Une étude parue dans la revue PNAS contredit la croyance selon laquelle les microfissures générées quand un matériau fragile rompt ralentissent la fracture.
En effet, les efforts conjoints de chercheurs du CEA-IRAMIS et des laboratoires SVI (CNRS/Saint-Gobain) et LTDS (CNRS/Ecole Centrale de Lyon/Ecole Nationale d’Ingénieurs de Saint-Etienne) ont permis de mesurer la vitesse de propagation des microfissures générées par une rupture rapide dans du plexiglas®. Alors que la théorie prévoit une vitesse de Rayleigh d’environ 900m/s, les fronts de fissure se déplacent à seulement 200m/s, soit quatre fois moins que prévu. De plus, toutes les microfissures évoluent à la même vitesse, indépendamment de la force appliquée pour ouvrir la fissure.
Pour obtenir ce résultat, ces scientifiques ont imposé une force dans du plexiglas® de façon à rompre ces échantillons. Ils ont ensuite analysé par microscopie optique la surface de rupture et plus particulièrement les empreintes laissées par les microfissures. À partir de la géométrie du réseau d’empreintes, un nouvel algorithme développé et utilisé spécifiquement pour cette étude a permis de déterminer le point origine de chacune des microfissures, la chronologie de leurs naissances, et enfin la vitesse à laquelle chacune s’est développée. L’enjeu étant de déterminer à quelle vitesse va grandir la fissure pour un jeu de contrainte donné.
« Nous savions déjà que le formalisme existant était faux. En effet, plusieurs études ont déjà mis à mal sa prédiction en mesurant que la fissure macroscopique, c’est-à-dire celle visible à l’œil nu, n’évoluait qu’à 500 m/s, soit près de deux fois moins vite que prévu » rappelle Daniel Bonamy, ingénieur chercheur au CEA Saclay.

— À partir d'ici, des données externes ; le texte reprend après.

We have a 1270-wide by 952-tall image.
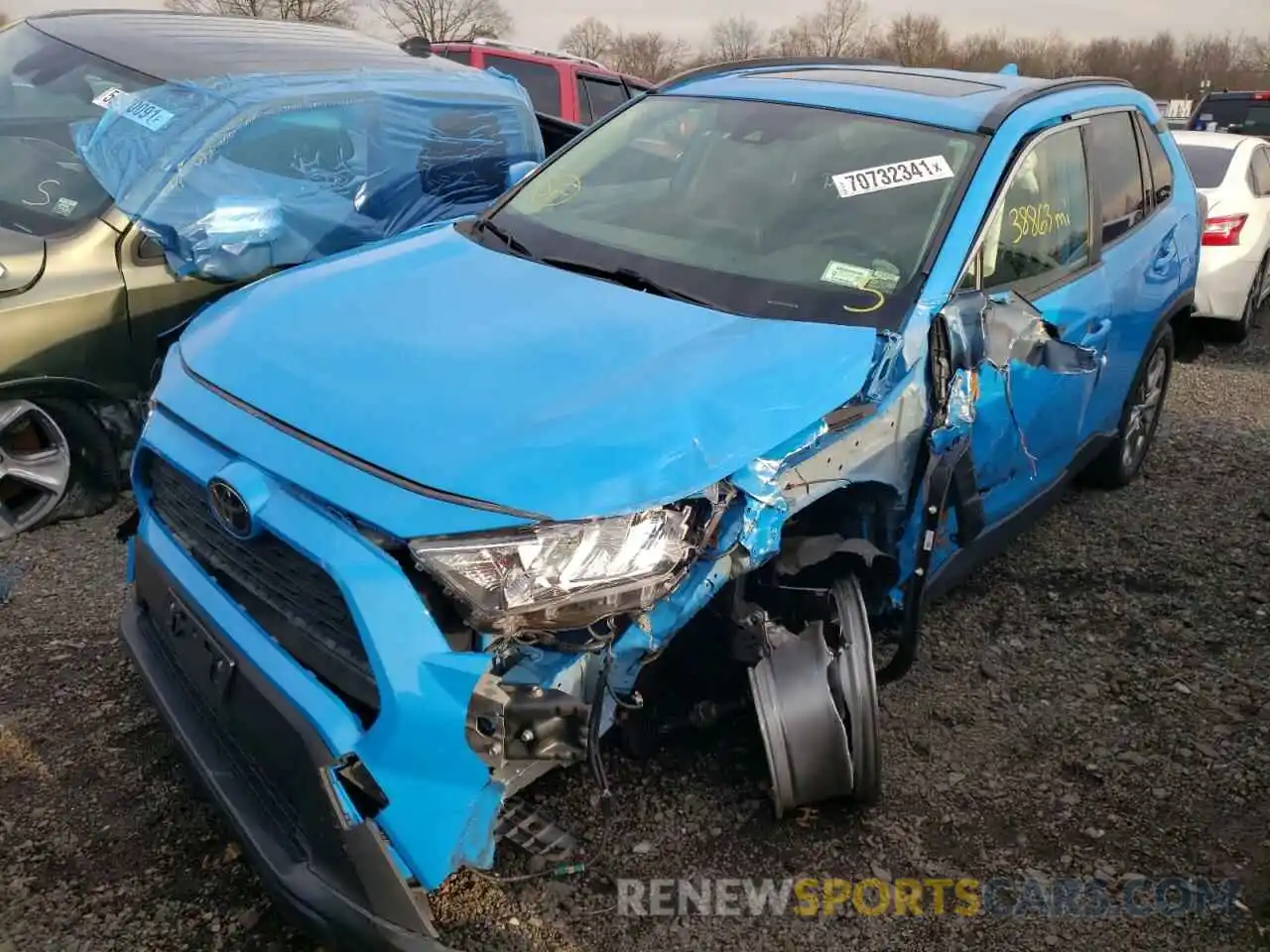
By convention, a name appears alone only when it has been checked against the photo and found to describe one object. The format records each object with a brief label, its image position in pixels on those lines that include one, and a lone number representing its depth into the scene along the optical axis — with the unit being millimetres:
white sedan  7141
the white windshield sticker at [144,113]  4203
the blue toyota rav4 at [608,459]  1854
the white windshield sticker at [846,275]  2738
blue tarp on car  4055
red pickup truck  8758
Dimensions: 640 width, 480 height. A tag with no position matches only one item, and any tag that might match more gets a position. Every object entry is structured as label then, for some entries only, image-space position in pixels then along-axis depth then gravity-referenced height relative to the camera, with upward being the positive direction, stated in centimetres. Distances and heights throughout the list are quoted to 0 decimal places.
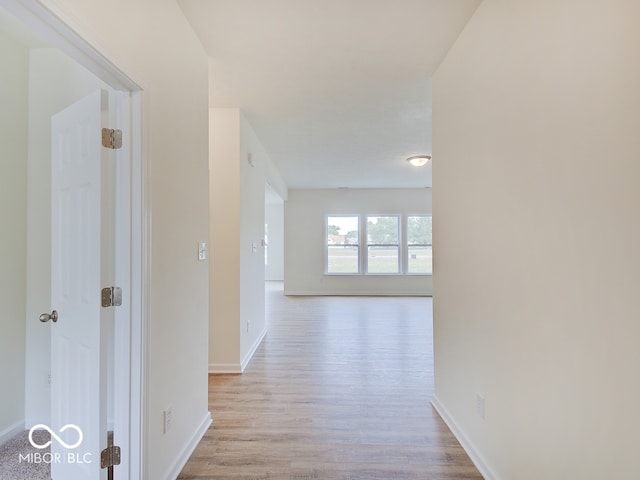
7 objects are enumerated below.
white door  142 -21
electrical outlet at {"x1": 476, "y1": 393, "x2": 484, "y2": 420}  179 -92
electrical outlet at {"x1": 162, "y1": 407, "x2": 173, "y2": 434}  167 -93
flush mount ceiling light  494 +133
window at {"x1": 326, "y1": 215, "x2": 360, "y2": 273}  829 +2
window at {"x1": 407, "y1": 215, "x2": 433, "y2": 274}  816 +4
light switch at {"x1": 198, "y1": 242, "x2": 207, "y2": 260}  216 -3
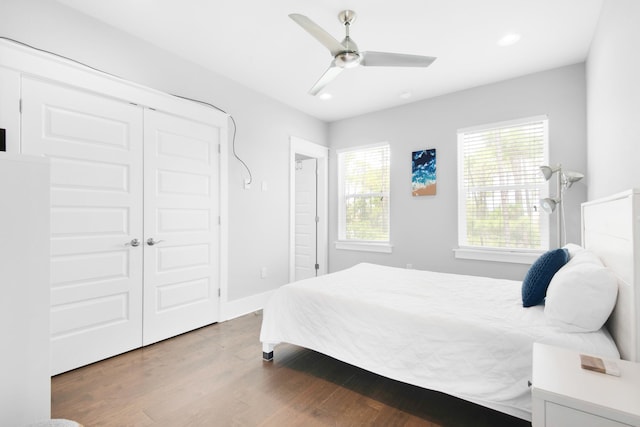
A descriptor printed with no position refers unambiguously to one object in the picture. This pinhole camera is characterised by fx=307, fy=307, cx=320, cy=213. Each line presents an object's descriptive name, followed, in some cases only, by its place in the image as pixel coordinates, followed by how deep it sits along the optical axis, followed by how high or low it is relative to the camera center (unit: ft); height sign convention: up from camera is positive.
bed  4.47 -1.98
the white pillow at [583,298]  4.62 -1.28
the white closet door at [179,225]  9.18 -0.23
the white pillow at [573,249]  6.66 -0.76
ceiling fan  6.68 +3.80
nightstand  2.88 -1.79
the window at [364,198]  14.98 +1.00
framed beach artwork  13.25 +1.97
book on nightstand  3.47 -1.75
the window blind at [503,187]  11.18 +1.17
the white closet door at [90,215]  7.27 +0.08
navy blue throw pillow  6.10 -1.21
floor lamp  9.32 +0.97
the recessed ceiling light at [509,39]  8.63 +5.11
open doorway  16.26 -0.13
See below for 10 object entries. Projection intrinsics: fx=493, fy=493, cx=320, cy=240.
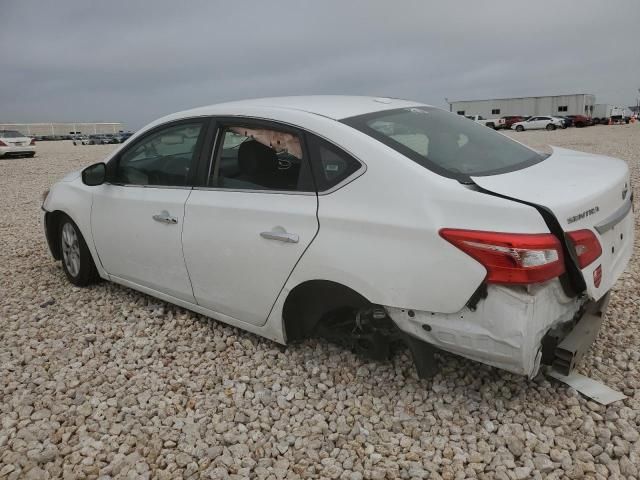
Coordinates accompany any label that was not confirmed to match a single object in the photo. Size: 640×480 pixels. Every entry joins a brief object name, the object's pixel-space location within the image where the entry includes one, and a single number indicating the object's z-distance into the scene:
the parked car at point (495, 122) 47.69
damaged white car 2.06
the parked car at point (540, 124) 42.62
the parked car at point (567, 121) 44.43
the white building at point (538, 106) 54.56
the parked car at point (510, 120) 48.06
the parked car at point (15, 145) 20.59
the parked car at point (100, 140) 47.60
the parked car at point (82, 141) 48.53
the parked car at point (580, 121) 45.94
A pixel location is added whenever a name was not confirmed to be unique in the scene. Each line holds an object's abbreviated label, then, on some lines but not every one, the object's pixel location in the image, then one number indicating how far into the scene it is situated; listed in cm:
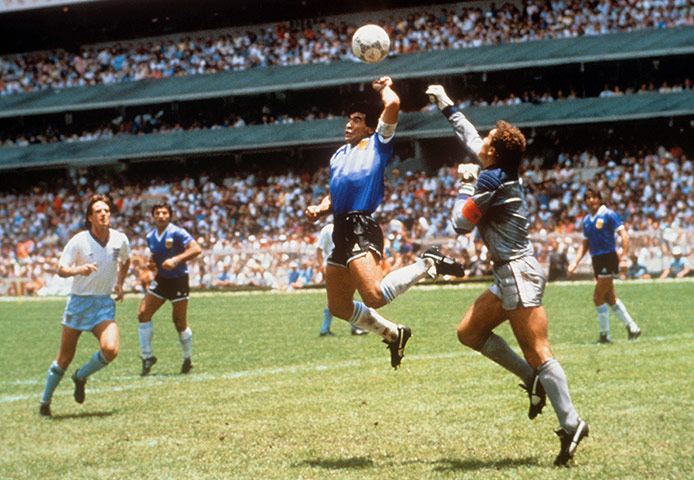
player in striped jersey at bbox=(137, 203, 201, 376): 2352
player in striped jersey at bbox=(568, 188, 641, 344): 2492
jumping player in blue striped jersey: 1396
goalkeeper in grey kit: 1146
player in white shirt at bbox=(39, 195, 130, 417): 1811
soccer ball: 1509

« Cette fois, nous allons plus loin en observant que la vitesse d’un front isolé d’une fissure va quatre fois moins vite que ce que prévoit la théorie. » s’enthousiasme-t-il. Ainsi, alors que la communauté scientifique croyait que les microfissures ralentissaient la fissure par dissipation d’énergie, il apparait que ces dernières l’accélèrent, soit tout le contraire ! « Nous pensons qu’en fait, la vitesse de fissuration apparente est liée à la coalescence des microfissures avec la fissure principale. » explique Daniel Bonamy.